Nationalism is probably
the single most important force in modern history: colonialism, imperialism
and totalitarianism failed to stamp it out. Nationalism makes any alliances
necessary to further its cause. We are seeing this now in Afghanistan
and Iraq, where nationalism and radical Islam are coming together in
national liberation struggles that have created horrible forms of terrorism.
The same thing is
happening in Chechnya. From the start the Chechens were the strongest
fighters against Russias conquest of the Caucasus. They bravely
resisted Russian occupation as early as 1918 and then declared independence
in 1991 as soon as the Soviet Union disintegrated. This led to the first
Russo-Chechen war, which ended in August 1996 with the Chechens victorious
- but Chechnya had been all but destroyed by the years of conflict.
The Russian army
invaded Chechnya again in 1999 after a wave of terrorist attacks. This
second war completed the destruction interrupted in 1996. Russia then
held local elections in Chechnya, making sure that all key positions
were filled by people who would obey the Moscow line. But the Chechen
resistance did not disarm. It continued to attack and the Russians continued
their policy of violent repression (3).
In the geopolitical
context there are no easy solutions to the Chechen problem. The Russian
authorities are less than pleased about the new economic and military
ties between the US and Georgia and Azerbaijan, two independent countries
just south of Chechnya. Moscow is beginning to feel like a superpower
under siege, given Bushs recent decision to move German-based
US forces closer to Russia - into Bulgaria, Romania, Poland and Hungary.
Putins response
has been to maintain the Russian bases in Georgia and Azerbaijan, despite
the opposition of their governments, and to reinforce Russias
alliance with Armenia, which is still illegally occupying part of Azerbaijan.

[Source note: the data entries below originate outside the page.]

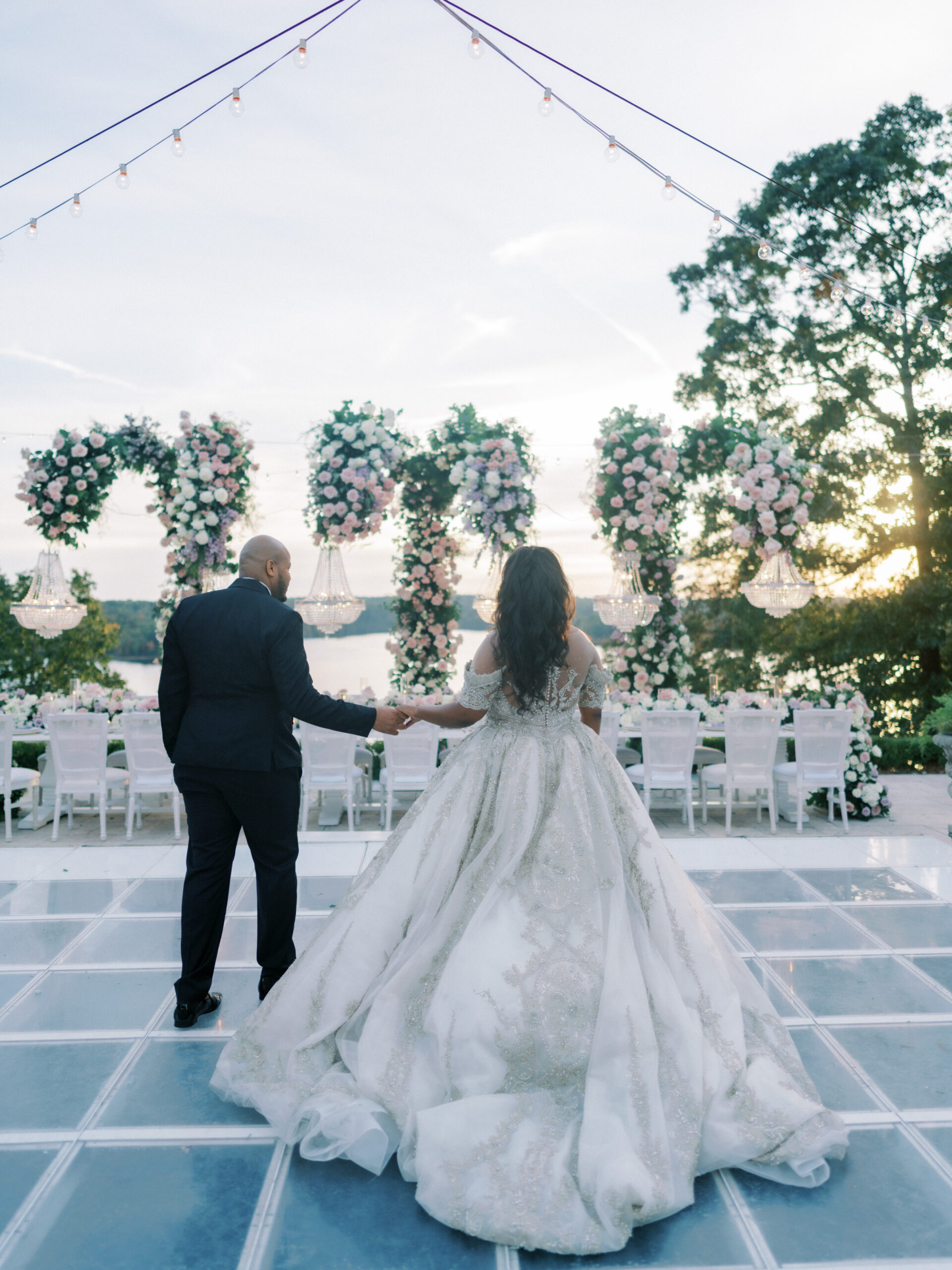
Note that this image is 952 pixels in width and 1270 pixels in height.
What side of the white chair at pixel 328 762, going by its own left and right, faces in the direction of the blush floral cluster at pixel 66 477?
left

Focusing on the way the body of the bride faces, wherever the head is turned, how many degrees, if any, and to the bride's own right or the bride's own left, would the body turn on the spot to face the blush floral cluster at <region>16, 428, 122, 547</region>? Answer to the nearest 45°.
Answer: approximately 45° to the bride's own left

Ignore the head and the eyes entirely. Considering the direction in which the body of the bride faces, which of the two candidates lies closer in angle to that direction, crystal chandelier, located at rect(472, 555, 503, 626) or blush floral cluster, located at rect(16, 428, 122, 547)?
the crystal chandelier

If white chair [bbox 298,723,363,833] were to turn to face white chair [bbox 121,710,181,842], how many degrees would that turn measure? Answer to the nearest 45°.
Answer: approximately 90° to its left

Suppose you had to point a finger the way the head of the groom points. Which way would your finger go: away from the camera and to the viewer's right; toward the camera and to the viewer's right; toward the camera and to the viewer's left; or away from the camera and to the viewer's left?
away from the camera and to the viewer's right

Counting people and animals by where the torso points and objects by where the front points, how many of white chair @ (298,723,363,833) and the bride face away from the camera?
2

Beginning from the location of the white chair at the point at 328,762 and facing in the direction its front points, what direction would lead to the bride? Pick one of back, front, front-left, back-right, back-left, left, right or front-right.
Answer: back

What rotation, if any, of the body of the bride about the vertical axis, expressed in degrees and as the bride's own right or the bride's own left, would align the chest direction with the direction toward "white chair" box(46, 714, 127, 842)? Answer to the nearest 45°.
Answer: approximately 45° to the bride's own left

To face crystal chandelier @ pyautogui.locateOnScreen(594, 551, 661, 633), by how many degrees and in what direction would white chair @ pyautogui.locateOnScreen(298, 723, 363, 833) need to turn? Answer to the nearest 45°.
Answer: approximately 90° to its right

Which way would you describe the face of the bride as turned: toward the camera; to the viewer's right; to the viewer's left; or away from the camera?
away from the camera

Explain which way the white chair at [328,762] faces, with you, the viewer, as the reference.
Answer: facing away from the viewer

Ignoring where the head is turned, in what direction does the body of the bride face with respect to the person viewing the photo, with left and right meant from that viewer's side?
facing away from the viewer
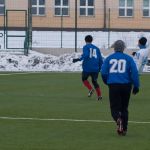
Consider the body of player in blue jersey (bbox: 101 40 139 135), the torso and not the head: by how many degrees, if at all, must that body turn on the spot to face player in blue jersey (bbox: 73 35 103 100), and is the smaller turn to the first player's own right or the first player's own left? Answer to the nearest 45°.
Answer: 0° — they already face them

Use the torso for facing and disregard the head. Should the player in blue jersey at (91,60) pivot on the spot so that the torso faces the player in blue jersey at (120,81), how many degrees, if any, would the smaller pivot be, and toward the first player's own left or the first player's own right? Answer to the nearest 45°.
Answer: approximately 135° to the first player's own left

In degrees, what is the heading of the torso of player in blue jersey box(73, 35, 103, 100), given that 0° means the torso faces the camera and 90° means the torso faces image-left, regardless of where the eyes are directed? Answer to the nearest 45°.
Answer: approximately 135°

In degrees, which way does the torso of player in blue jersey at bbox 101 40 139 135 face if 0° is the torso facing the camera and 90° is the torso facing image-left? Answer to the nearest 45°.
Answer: approximately 180°
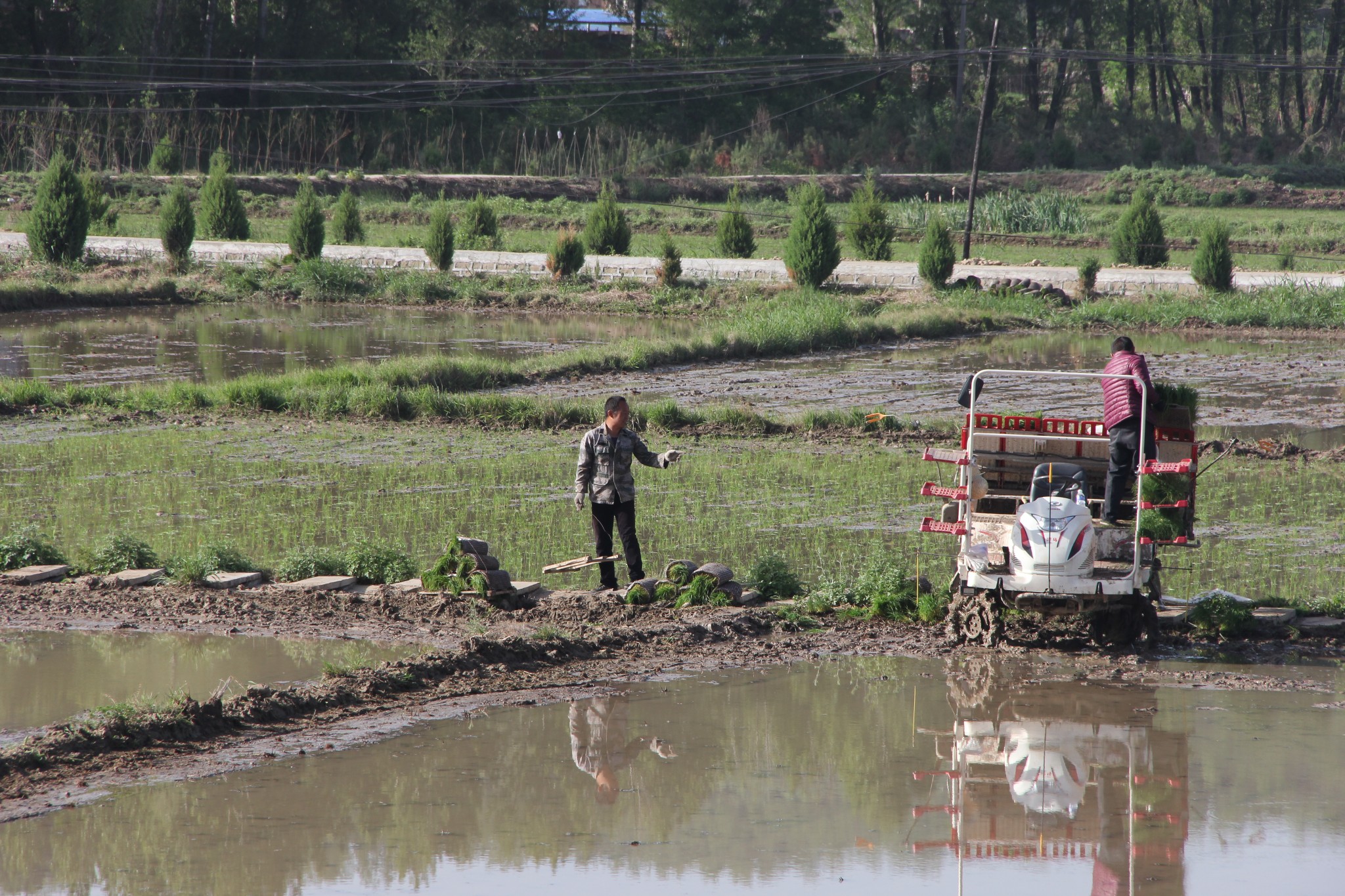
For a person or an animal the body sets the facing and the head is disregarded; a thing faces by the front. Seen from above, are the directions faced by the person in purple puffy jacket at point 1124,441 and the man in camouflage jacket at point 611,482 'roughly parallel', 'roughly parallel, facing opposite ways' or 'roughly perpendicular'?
roughly perpendicular

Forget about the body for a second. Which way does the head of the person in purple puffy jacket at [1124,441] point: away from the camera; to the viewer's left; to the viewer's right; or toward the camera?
away from the camera

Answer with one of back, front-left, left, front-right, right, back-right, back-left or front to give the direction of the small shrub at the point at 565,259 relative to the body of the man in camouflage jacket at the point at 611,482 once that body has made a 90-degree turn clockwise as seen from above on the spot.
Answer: back-right

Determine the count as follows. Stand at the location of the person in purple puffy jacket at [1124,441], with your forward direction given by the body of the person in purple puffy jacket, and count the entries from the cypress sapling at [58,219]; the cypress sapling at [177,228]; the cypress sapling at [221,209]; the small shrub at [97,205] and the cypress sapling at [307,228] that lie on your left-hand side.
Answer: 5

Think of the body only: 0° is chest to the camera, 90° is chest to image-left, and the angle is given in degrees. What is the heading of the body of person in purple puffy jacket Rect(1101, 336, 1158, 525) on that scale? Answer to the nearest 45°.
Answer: approximately 225°

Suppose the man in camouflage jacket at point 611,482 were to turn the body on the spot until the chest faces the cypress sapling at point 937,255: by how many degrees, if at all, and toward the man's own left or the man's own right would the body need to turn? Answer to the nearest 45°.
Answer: approximately 135° to the man's own left

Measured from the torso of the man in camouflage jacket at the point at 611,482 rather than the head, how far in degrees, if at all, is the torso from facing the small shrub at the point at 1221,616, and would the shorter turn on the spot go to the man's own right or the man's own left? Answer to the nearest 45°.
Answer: approximately 45° to the man's own left

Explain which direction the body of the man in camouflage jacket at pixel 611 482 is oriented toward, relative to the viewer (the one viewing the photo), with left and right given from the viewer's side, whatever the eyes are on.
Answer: facing the viewer and to the right of the viewer

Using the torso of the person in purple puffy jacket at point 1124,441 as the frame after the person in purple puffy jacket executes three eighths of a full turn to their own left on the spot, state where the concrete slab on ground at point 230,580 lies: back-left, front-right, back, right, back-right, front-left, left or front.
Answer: front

He is also supporting separatist movements in the Georgian provinces
of Abkhazia and South Ossetia.
Unable to defeat
the Chechen resistance on the ground, the Russians intend to prove their
continuing power in the greater Caucasus. They are haunted by their
humiliation in Afghanistan, but losing to Chechnyas radical Islamists
would be even more humiliating, since the total Chechen population is
less than a million. Moreover it could easily trigger a chain reaction
across the region, leading to further territorial losses for Russia.
This is why Moscow so bluntly refuses to negotiate or to recognise a
right to self-rule. But the brutal repression that goes with this policy
is creating terrorist monsters prepared to commit terrible crimes.